Zum Jahresabschluss gab es einen gemeinsamen Ausflug für Ehrenamtliche und einige Asylbewerber mit ihren Familien. Die Busfahrt ging nach Wilhelmshaven ins Aquarium. „Als wir ankamen, haben wir bei einer Fütterung von Seerobben und Pinguinen zugeschaut. Es war sehr spannend“, berichtet die elfjährige Finnja Gießing. „Anschließend durften wir die spannende Welt der Unterwassertiere kennen lernen. Besonders interessierten uns dort die Haie“, ergänzen die 13-jährigen Mädchen Isabell Bremer und Annike Gießing.

„Viele freundschaftliche Beziehungen zwischen Ehrenamtlichen und Asylbewerbern sind entstanden“, freuen sich Gießing und Bollmann. Unterstützung habe die Flüchtlingshilfe von der DRK-Kleiderkammer und der Wardenburger Speisekammer erhalten. „Es ist großartig, wie viele Ehrenamtliche sich seit Jahren für die Integration stark machen. Man kann gar nicht alle Initiativen aufzählen“, zeigen sich die Flüchtlingshelfer beeindruckt.

„Freie Adler“ kicken

Eine der Erfolgsgeschichten ist die Fußballmannschaft „Freie Adler“, die sich vor zwei Jahren gründete. „Die trainiert jeden Freitag in der Wardenburger Grundschule“, freut sich Detlef Bollmann. Eine stabile Gruppe von 20 bis 24 männlichen Migranten, die unter anderem auch aus Wildeshausen kommen. Die Gruppe suche nach wie vor einen Außentrainingsplatz für den Sommer. Aber Bollmann ist zuversichtlich, auch hierfür eine Lösung zu finden.
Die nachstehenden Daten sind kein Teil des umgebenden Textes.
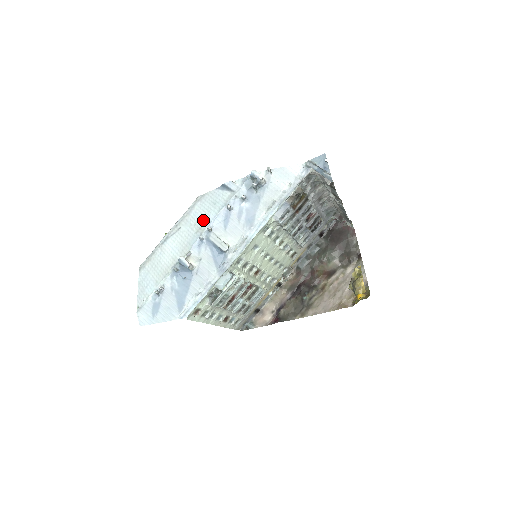
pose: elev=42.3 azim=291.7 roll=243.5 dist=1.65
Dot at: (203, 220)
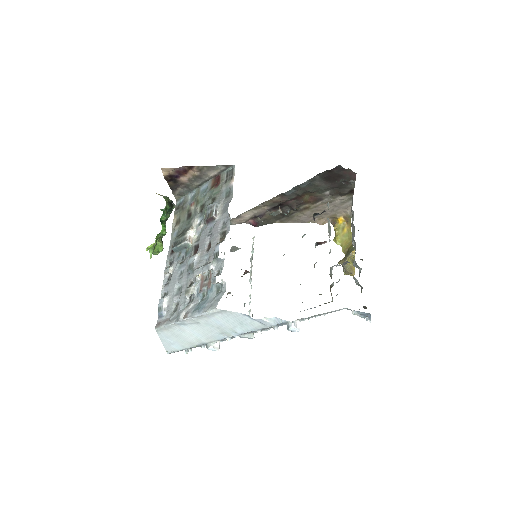
Dot at: (228, 330)
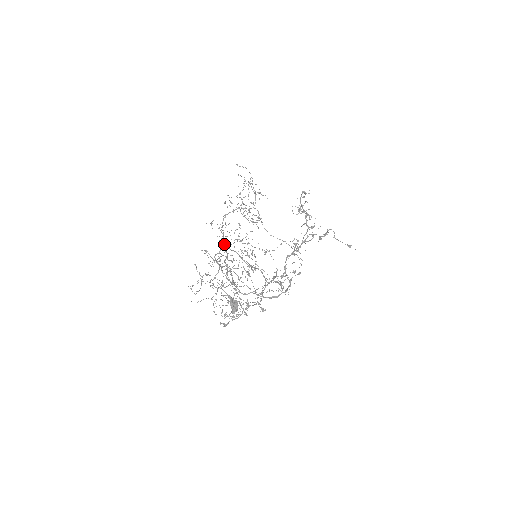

Die Flüchtlingshilfe Wardenburg besteht seit Ende 2015. Auch wenn die Flüchtlingswelle von damals längst abgeebbt ist, hält es Detlef Bollmann für wichtig, diese Integrationsarbeit fortzuführen. „Die soziale Bindung und Dazugehörigkeit ist wichtig für diese Menschen, ebenso das Abbauen von Ängsten. Eine Aufgabe, die auch noch die nächste Generation beschäftigen wird“, ist Bollmann überzeugt.

Noch immer habe die Initiative Kontakt zu über 100 Flüchtlingen, die beispielsweise oftmals noch Hilfe bei bürokratischen Vorgängen benötigten. Auch die Hilfsbereitschaft der Wardenburger Bürger sei nach wie vor groß.

Im neuen Jahr, so versprechen Bollmann und Gießing, wird es wieder tolle Initiativen und Aktivitäten von Teehaus und Flüchtlingshilfe geben.